# [TASK DESCRIPTION]
Repeat the span of the entries below that starts at the line with "index mcp: (463, 378)" and ends at the line with "pinky tip: (80, 163)", nothing more. Skip the pictures.

-- INFORMATION follows --

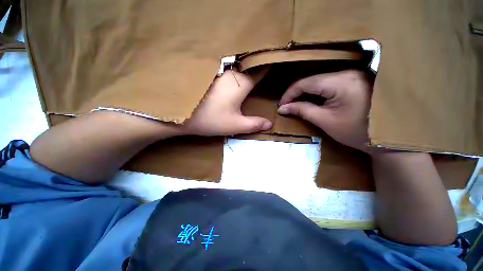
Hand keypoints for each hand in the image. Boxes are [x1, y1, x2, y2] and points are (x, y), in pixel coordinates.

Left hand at [184, 67, 271, 135]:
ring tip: (253, 71)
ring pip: (238, 67)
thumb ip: (254, 124)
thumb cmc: (210, 119)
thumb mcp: (235, 125)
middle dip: (258, 67)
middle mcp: (231, 73)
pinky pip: (228, 71)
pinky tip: (236, 78)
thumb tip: (269, 124)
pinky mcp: (211, 75)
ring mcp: (219, 72)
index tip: (277, 64)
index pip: (260, 70)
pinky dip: (235, 72)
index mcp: (241, 83)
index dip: (269, 67)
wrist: (179, 113)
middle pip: (250, 66)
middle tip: (266, 69)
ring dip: (246, 68)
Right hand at [277, 70, 372, 152]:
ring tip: (295, 104)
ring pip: (318, 80)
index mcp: (341, 82)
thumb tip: (283, 108)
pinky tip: (310, 100)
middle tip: (287, 106)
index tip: (281, 106)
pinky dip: (315, 92)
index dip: (290, 94)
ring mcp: (351, 74)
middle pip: (311, 79)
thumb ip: (302, 110)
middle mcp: (347, 72)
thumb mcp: (324, 121)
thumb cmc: (355, 132)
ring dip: (304, 92)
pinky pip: (327, 82)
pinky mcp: (353, 79)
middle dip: (296, 93)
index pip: (305, 83)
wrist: (385, 138)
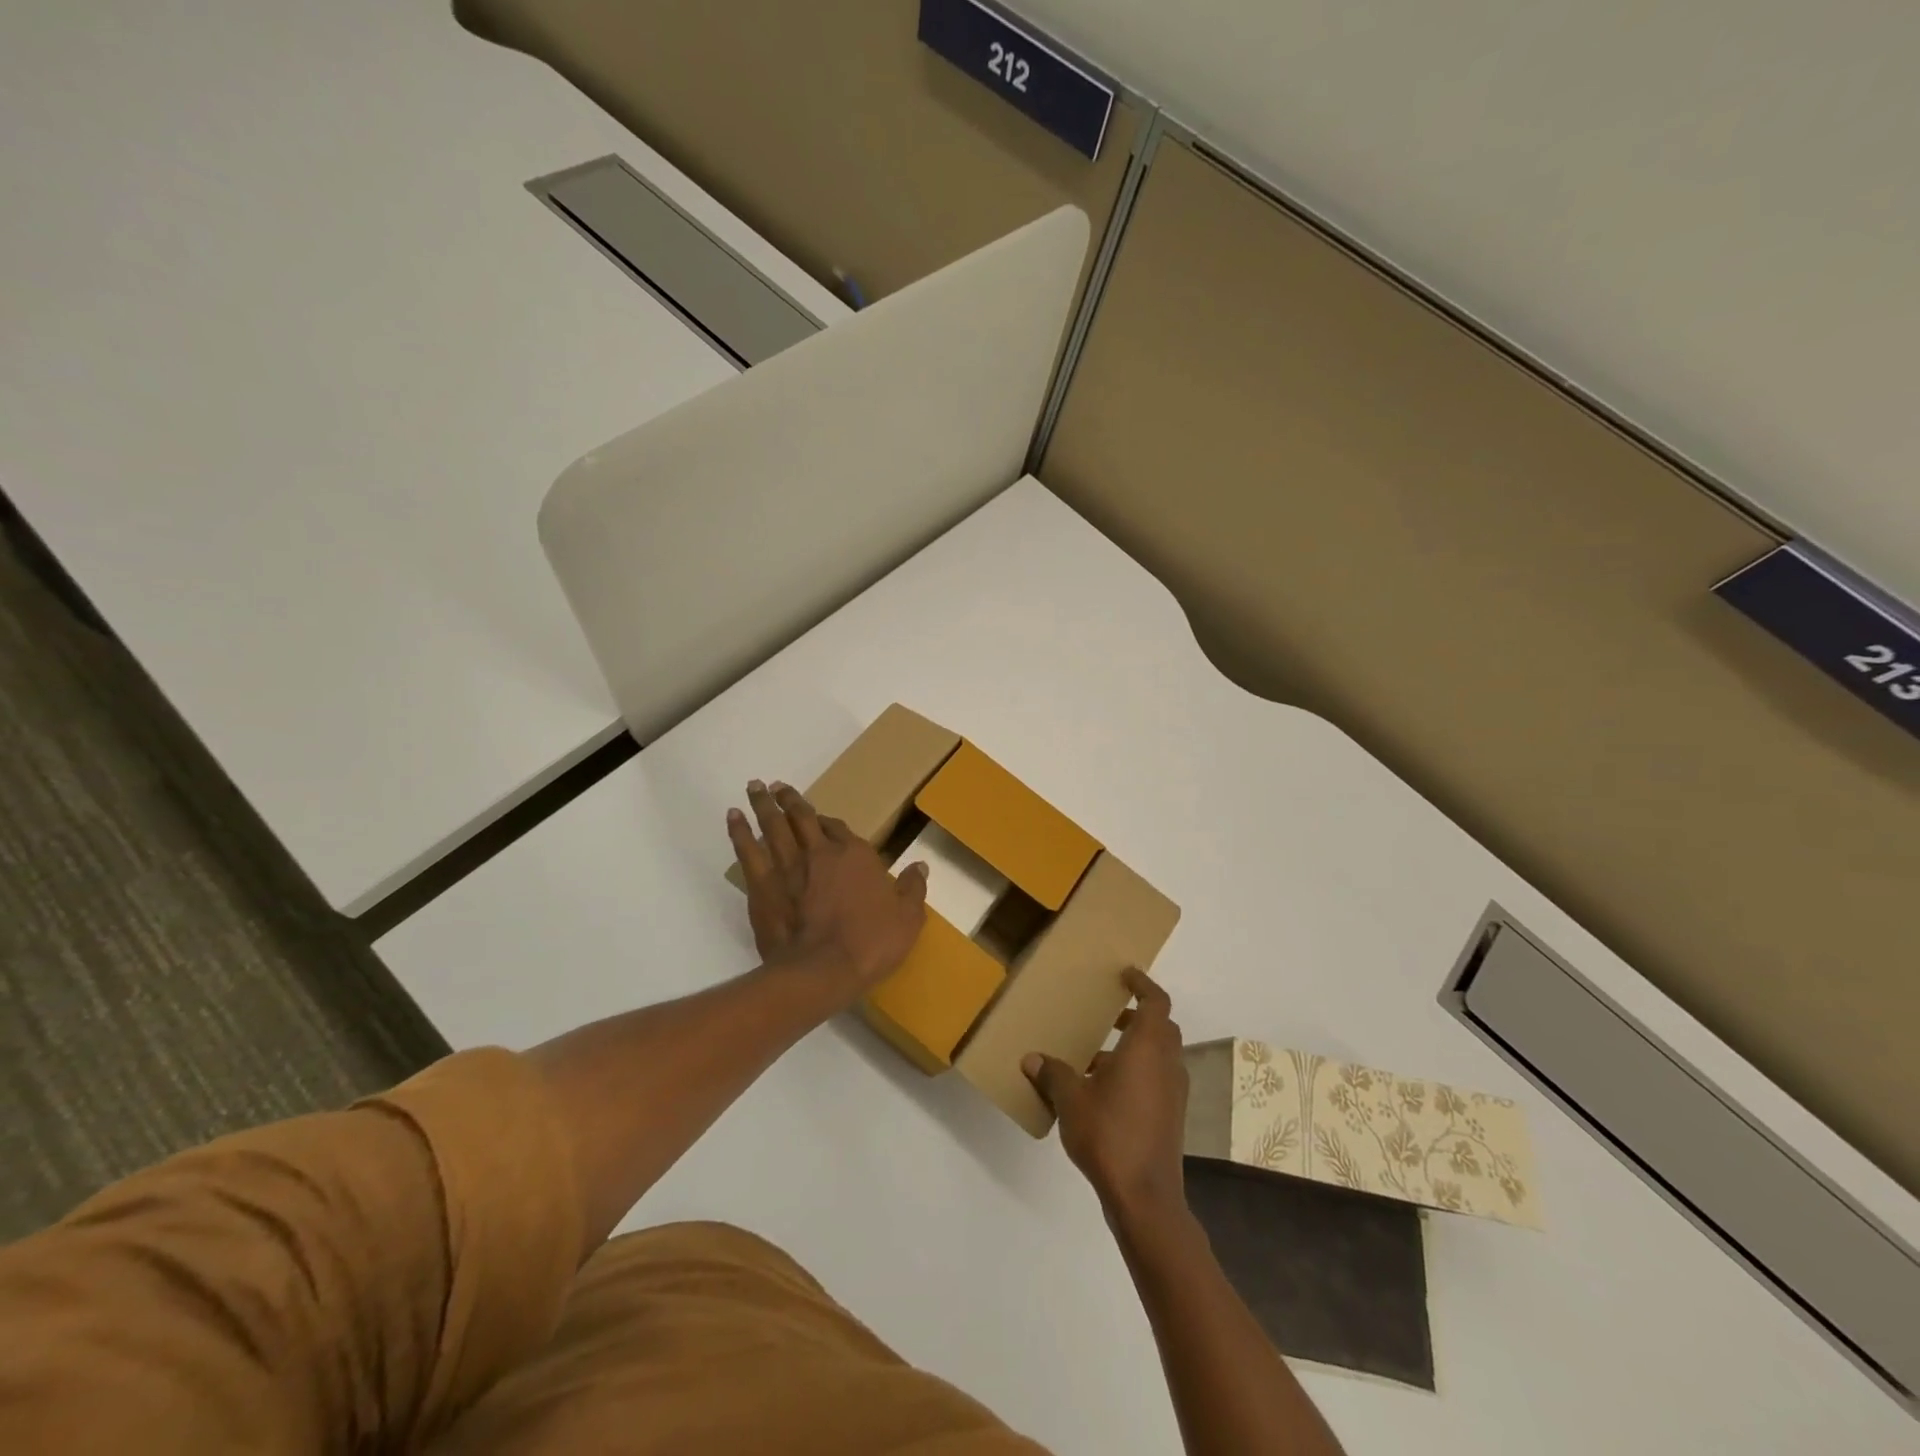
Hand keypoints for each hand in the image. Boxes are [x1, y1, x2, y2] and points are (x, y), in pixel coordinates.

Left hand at [727, 780, 928, 1008]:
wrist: (822, 971)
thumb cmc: (870, 943)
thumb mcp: (908, 918)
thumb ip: (913, 889)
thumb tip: (921, 866)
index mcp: (855, 855)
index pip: (839, 828)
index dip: (828, 820)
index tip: (820, 815)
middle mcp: (819, 853)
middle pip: (801, 817)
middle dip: (790, 799)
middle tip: (777, 786)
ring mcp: (787, 867)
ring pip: (772, 826)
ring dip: (763, 805)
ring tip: (754, 788)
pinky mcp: (761, 886)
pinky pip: (747, 851)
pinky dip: (739, 832)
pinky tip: (733, 818)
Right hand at [1024, 969, 1188, 1225]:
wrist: (1145, 1197)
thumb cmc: (1109, 1134)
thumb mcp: (1071, 1099)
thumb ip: (1053, 1074)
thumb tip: (1031, 1059)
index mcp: (1147, 1048)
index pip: (1156, 1002)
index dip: (1143, 984)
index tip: (1125, 976)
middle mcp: (1167, 1064)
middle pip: (1161, 1027)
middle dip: (1137, 1016)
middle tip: (1109, 1014)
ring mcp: (1173, 1093)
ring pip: (1159, 1055)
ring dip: (1135, 1047)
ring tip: (1096, 1054)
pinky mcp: (1171, 1117)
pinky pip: (1157, 1079)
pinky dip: (1137, 1072)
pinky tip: (1103, 1090)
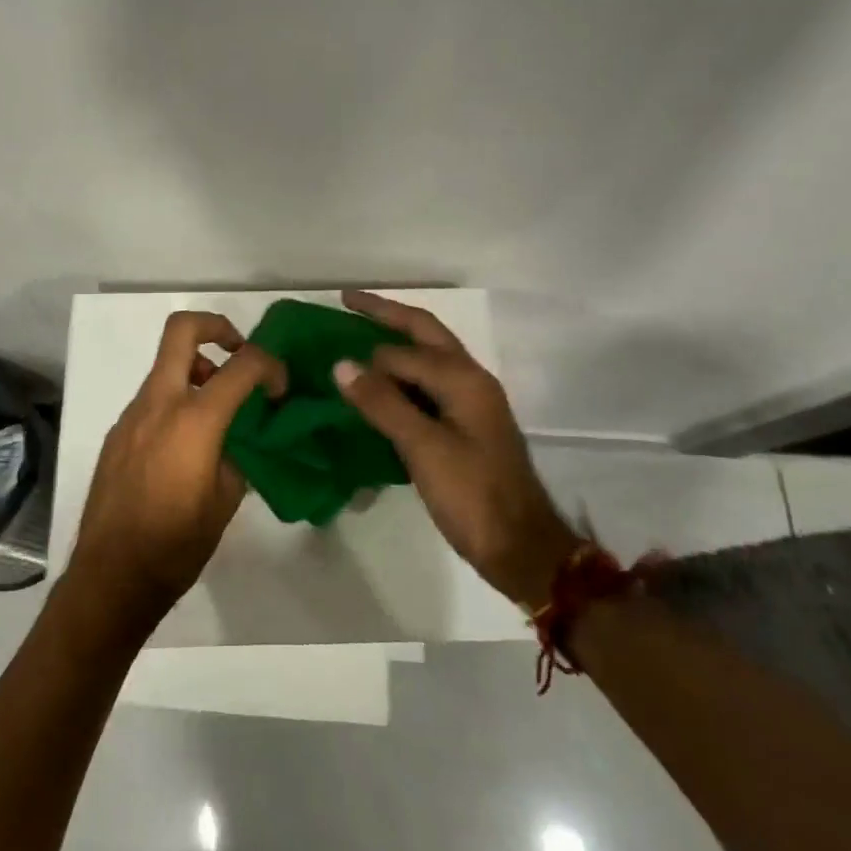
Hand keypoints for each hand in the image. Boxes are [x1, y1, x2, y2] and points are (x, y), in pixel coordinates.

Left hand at [69, 311, 285, 616]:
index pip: (242, 364)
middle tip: (238, 352)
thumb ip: (237, 453)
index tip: (279, 389)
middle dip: (217, 327)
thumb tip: (238, 436)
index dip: (270, 365)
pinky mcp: (117, 433)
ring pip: (165, 364)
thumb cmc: (177, 544)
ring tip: (219, 411)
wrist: (110, 578)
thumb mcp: (226, 499)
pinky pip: (152, 398)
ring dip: (196, 370)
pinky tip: (187, 445)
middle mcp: (159, 403)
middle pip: (182, 330)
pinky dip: (176, 400)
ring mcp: (132, 415)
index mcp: (194, 419)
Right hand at [334, 289, 579, 606]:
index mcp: (463, 378)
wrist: (521, 548)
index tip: (329, 360)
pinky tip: (380, 388)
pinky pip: (428, 385)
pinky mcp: (466, 425)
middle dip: (386, 314)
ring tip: (357, 336)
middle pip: (424, 332)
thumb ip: (384, 403)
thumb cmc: (473, 496)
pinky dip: (401, 377)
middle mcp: (470, 379)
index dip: (368, 356)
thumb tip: (341, 364)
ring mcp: (471, 402)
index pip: (403, 352)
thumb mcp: (424, 449)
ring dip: (395, 342)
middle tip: (347, 301)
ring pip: (428, 357)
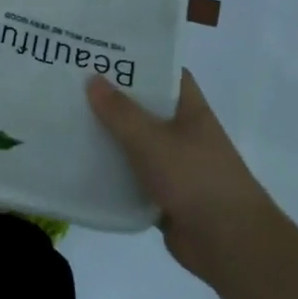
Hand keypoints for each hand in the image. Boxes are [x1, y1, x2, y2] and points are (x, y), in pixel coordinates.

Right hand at [87, 69, 269, 281]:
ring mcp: (174, 164)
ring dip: (108, 135)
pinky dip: (111, 170)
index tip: (101, 52)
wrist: (230, 246)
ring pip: (135, 142)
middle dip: (112, 97)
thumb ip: (120, 112)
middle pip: (144, 106)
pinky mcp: (164, 194)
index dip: (136, 59)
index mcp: (189, 109)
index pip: (164, 72)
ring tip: (67, 118)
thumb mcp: (153, 140)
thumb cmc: (196, 179)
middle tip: (71, 82)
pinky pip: (131, 175)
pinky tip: (80, 163)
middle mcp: (183, 132)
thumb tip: (92, 78)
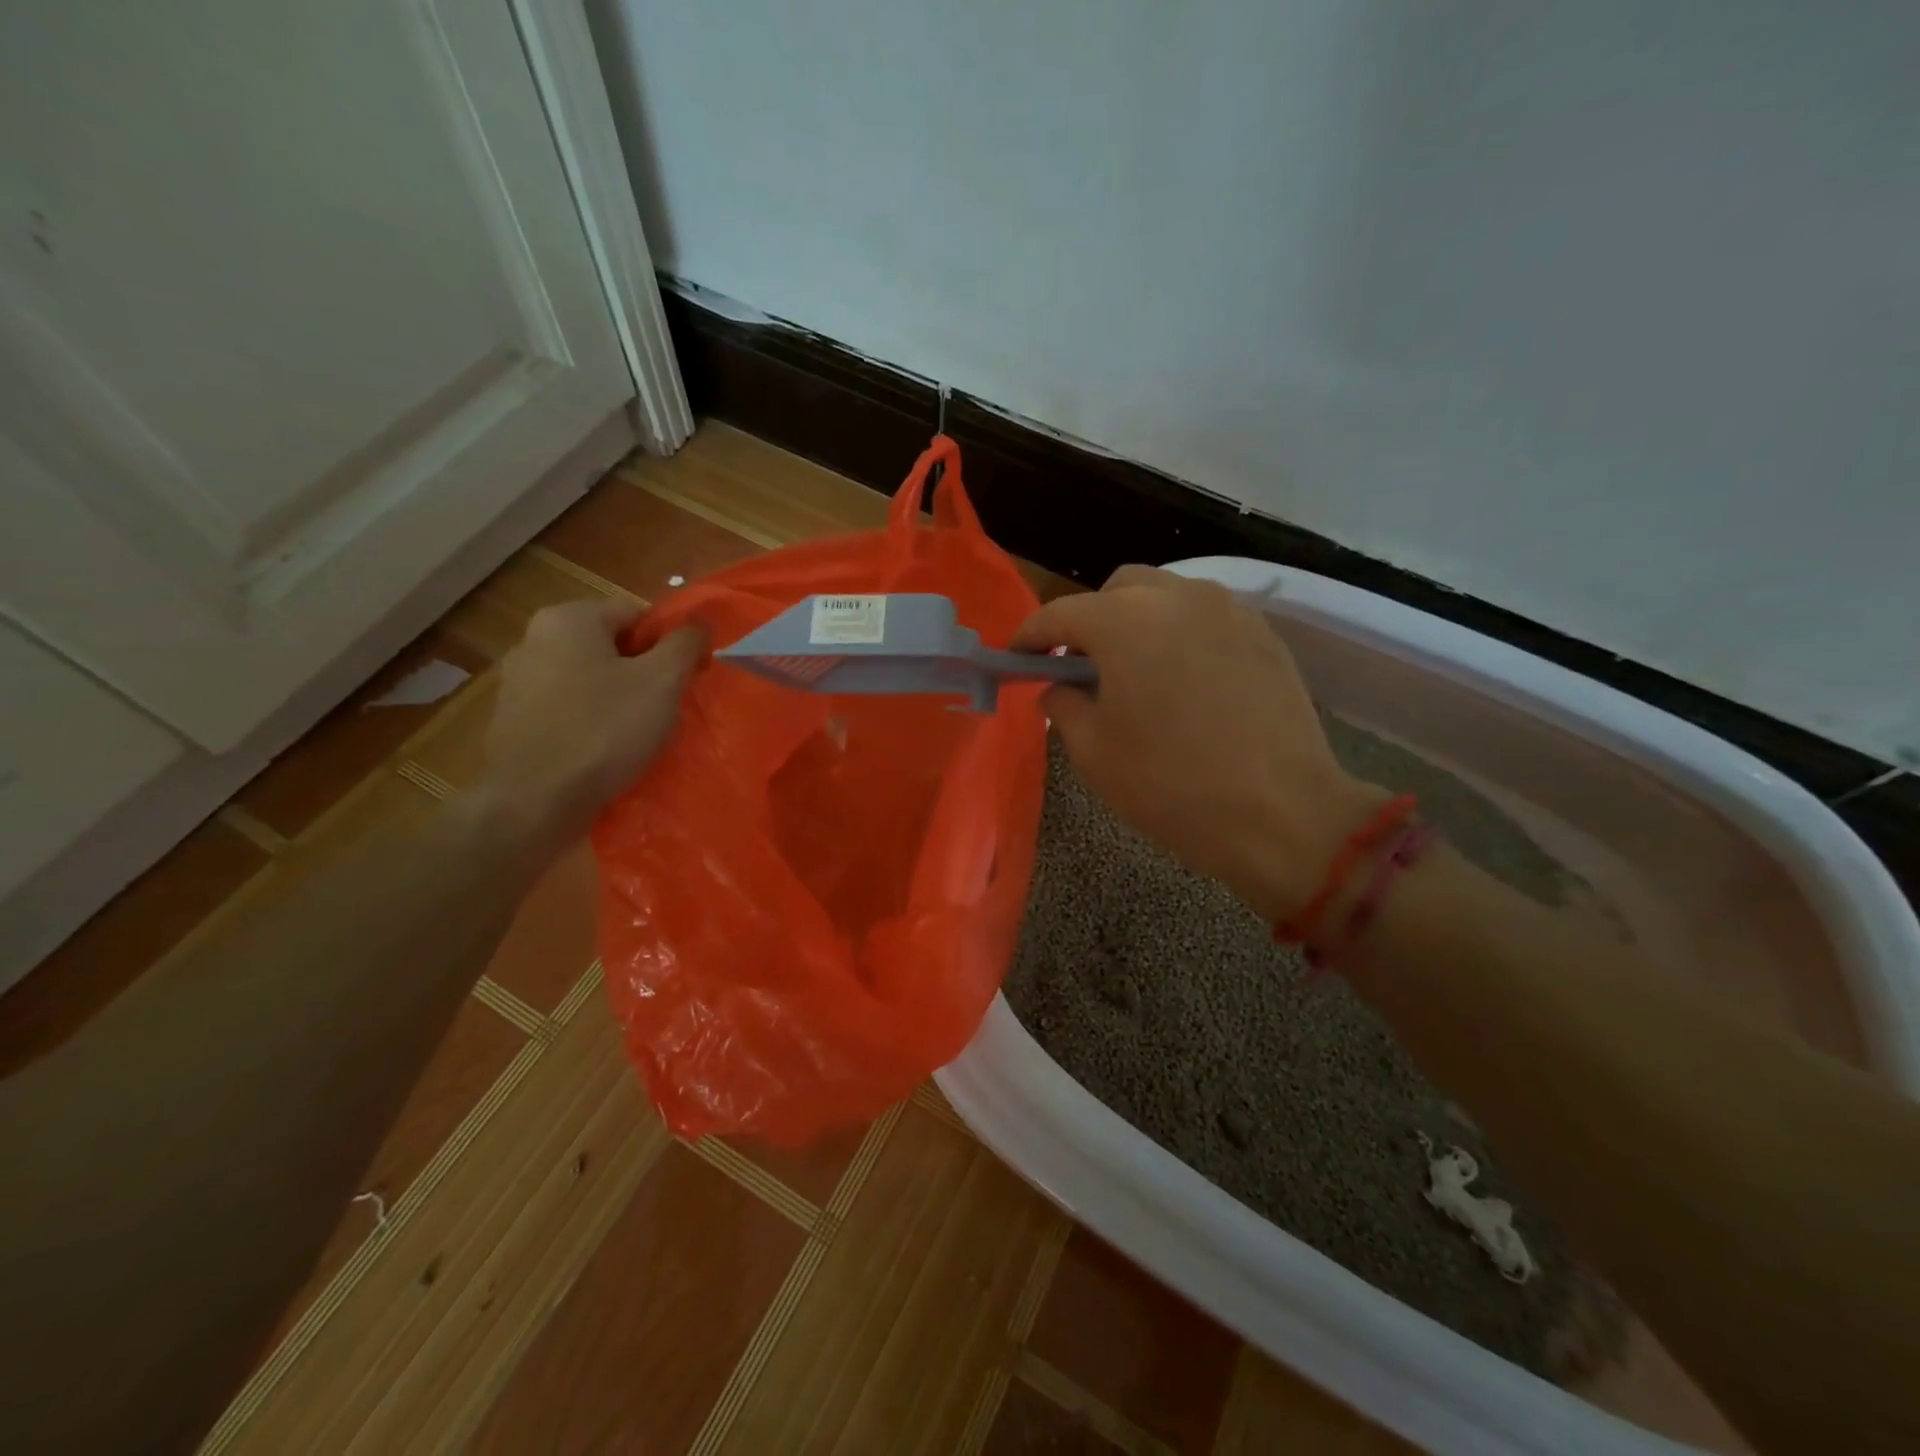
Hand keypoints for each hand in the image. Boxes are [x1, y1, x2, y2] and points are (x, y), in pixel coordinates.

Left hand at [475, 599, 704, 857]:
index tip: (686, 680)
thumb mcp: (662, 682)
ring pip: (590, 680)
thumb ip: (685, 644)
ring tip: (639, 734)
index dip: (670, 646)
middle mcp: (533, 639)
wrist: (534, 802)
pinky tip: (606, 751)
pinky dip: (591, 722)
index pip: (637, 615)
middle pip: (611, 647)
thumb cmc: (604, 731)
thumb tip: (700, 621)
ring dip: (619, 699)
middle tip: (667, 708)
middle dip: (644, 673)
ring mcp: (517, 682)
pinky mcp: (512, 721)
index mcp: (568, 619)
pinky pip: (567, 710)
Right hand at [1011, 566, 1381, 919]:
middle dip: (1089, 620)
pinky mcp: (1263, 634)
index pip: (1060, 614)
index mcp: (1125, 621)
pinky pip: (1205, 618)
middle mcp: (1177, 597)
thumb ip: (1062, 705)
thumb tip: (1059, 687)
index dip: (1030, 636)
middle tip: (1080, 665)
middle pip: (1117, 590)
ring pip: (1166, 597)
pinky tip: (1182, 681)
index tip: (1016, 658)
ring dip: (1136, 622)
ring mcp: (1228, 610)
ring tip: (1133, 671)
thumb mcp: (1093, 752)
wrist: (1281, 814)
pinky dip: (1179, 635)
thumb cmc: (1170, 785)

-- INFORMATION concluded --

# [WRITTEN RESPONSE]
index mcp: (463, 378)
wrist: (521, 548)
index tip: (329, 360)
pinky tip: (380, 388)
pinky pip: (428, 385)
pinky mcp: (466, 425)
middle dip: (386, 314)
ring tip: (357, 336)
middle pip: (424, 332)
thumb ip: (384, 403)
thumb cmc: (473, 496)
pinky dip: (401, 377)
middle mcp: (470, 379)
index dip: (368, 356)
thumb tip: (341, 364)
ring mcp: (471, 402)
index pip: (403, 352)
thumb mcp: (424, 449)
ring dip: (395, 342)
middle tip: (347, 301)
ring pip: (428, 357)
Hand keypoints for each hand in the image. Boxes are [x1, y1, x2, y2] and points are (x, y), in pixel coordinates.

Right hand at [87, 69, 269, 281]:
ring mcp: (174, 164)
ring dip: (108, 135)
pinky dip: (111, 170)
index tip: (101, 52)
wrist: (230, 246)
ring pip: (135, 142)
middle dip: (112, 97)
thumb ip: (120, 112)
middle pip: (144, 106)
pinky mcp: (164, 194)
index dip: (136, 59)
index mcp: (189, 109)
index pip: (164, 72)
ring tip: (67, 118)
thumb mcp: (153, 140)
thumb cmc: (196, 179)
middle tip: (71, 82)
pinky pip: (131, 175)
pinky tip: (80, 163)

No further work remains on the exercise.